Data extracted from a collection
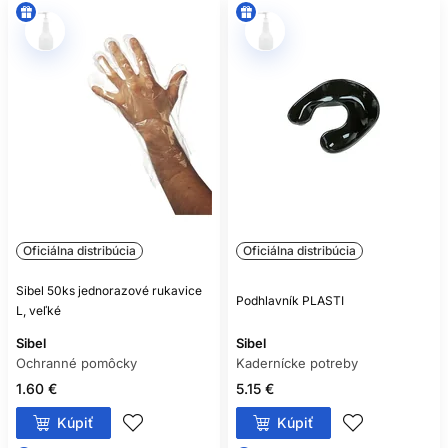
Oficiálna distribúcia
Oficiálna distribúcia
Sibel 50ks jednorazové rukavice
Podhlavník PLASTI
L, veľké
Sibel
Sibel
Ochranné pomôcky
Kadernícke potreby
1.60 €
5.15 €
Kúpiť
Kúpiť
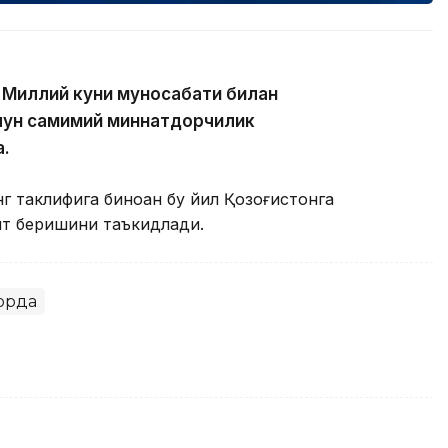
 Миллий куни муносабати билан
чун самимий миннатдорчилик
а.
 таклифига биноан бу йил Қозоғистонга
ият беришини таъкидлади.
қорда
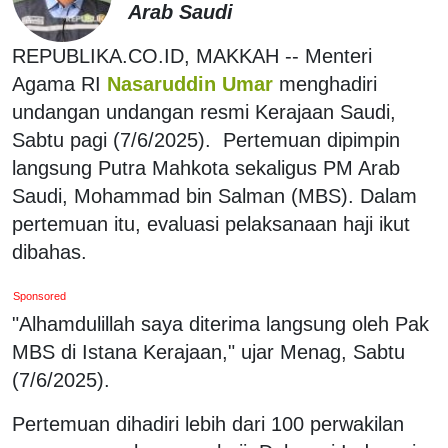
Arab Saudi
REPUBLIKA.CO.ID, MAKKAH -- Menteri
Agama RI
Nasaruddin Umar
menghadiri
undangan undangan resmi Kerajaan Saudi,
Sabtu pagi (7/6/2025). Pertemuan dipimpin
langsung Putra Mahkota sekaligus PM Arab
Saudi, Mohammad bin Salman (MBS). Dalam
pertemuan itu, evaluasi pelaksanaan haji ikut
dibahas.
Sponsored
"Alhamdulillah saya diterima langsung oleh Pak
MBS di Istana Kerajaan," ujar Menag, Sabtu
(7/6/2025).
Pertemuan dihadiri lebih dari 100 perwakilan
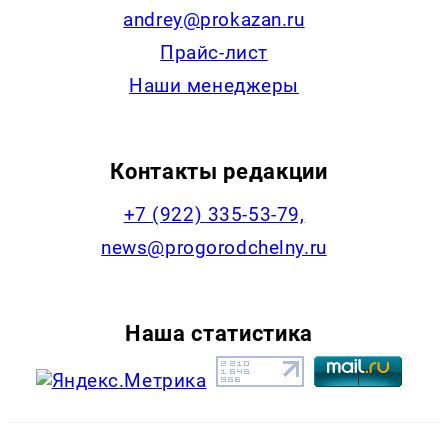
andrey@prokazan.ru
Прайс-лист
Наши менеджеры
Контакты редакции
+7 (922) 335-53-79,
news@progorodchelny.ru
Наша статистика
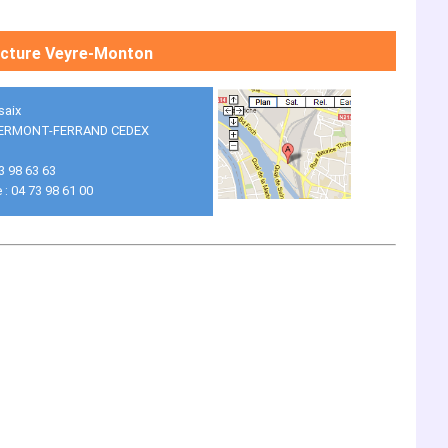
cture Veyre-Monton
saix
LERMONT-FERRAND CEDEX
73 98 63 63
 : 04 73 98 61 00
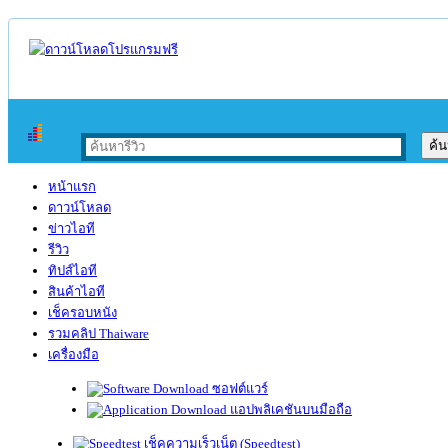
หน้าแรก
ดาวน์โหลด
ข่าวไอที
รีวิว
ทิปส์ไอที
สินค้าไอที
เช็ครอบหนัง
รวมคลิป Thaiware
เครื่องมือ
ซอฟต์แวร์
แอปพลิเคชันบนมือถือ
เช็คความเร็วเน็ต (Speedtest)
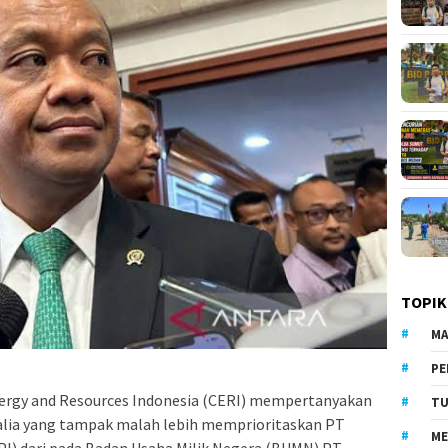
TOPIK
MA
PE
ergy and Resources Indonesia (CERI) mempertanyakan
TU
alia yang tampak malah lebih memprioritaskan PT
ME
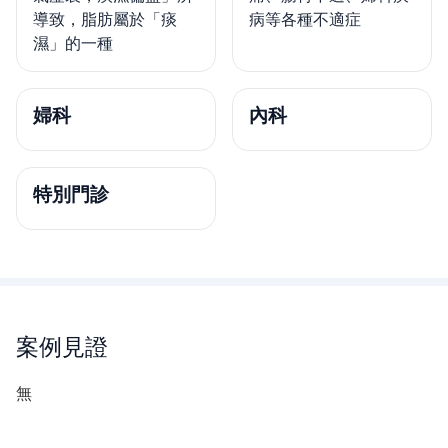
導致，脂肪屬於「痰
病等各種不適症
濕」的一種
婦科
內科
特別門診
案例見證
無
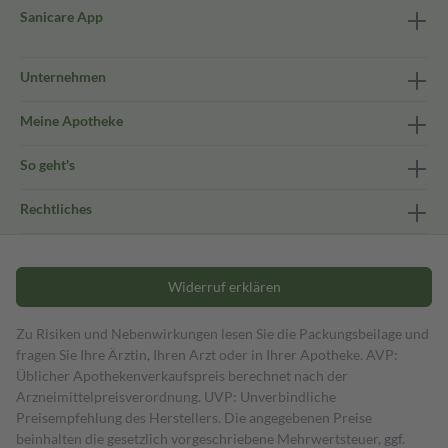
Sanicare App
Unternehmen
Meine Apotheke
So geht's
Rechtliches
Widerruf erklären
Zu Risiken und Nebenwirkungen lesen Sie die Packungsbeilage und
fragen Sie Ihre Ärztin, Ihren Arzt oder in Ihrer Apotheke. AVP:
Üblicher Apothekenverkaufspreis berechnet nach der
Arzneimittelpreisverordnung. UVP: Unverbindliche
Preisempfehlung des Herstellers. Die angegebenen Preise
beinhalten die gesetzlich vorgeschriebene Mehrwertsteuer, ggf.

- [Goal of the exercise]
Quote every record above exactly, omitting any pictures they contain.

- [Reply]
Oficiálna distribúcia
Oficiálna distribúcia
Sibel 50ks jednorazové rukavice
Podhlavník PLASTI
L, veľké
Sibel
Sibel
Ochranné pomôcky
Kadernícke potreby
1.60 €
5.15 €
Kúpiť
Kúpiť
 Миллий куни муносабати билан
чун самимий миннатдорчилик
а.
 таклифига биноан бу йил Қозоғистонга
ият беришини таъкидлади.
қорда
Arab Saudi
REPUBLIKA.CO.ID, MAKKAH -- Menteri
Agama RI
Nasaruddin Umar
menghadiri
undangan undangan resmi Kerajaan Saudi,
Sabtu pagi (7/6/2025). Pertemuan dipimpin
langsung Putra Mahkota sekaligus PM Arab
Saudi, Mohammad bin Salman (MBS). Dalam
pertemuan itu, evaluasi pelaksanaan haji ikut
dibahas.
Sponsored
"Alhamdulillah saya diterima langsung oleh Pak
MBS di Istana Kerajaan," ujar Menag, Sabtu
(7/6/2025).
Pertemuan dihadiri lebih dari 100 perwakilan
andrey@prokazan.ru
Прайс-лист
Наши менеджеры
Контакты редакции
+7 (922) 335-53-79,
news@progorodchelny.ru
Наша статистика
cture Veyre-Monton
saix
LERMONT-FERRAND CEDEX
73 98 63 63
 : 04 73 98 61 00
หน้าแรก
ดาวน์โหลด
ข่าวไอที
รีวิว
ทิปส์ไอที
สินค้าไอที
เช็ครอบหนัง
รวมคลิป Thaiware
เครื่องมือ
ซอฟต์แวร์
แอปพลิเคชันบนมือถือ
เช็คความเร็วเน็ต (Speedtest)
TOPIK
MA
PE
ergy and Resources Indonesia (CERI) mempertanyakan
TU
alia yang tampak malah lebih memprioritaskan PT
ME
導致，脂肪屬於「痰
病等各種不適症
濕」的一種
婦科
內科
特別門診
案例見證
無
Sanicare App
Unternehmen
Meine Apotheke
So geht's
Rechtliches
Widerruf erklären
Zu Risiken und Nebenwirkungen lesen Sie die Packungsbeilage und
fragen Sie Ihre Ärztin, Ihren Arzt oder in Ihrer Apotheke. AVP:
Üblicher Apothekenverkaufspreis berechnet nach der
Arzneimittelpreisverordnung. UVP: Unverbindliche
Preisempfehlung des Herstellers. Die angegebenen Preise
beinhalten die gesetzlich vorgeschriebene Mehrwertsteuer, ggf.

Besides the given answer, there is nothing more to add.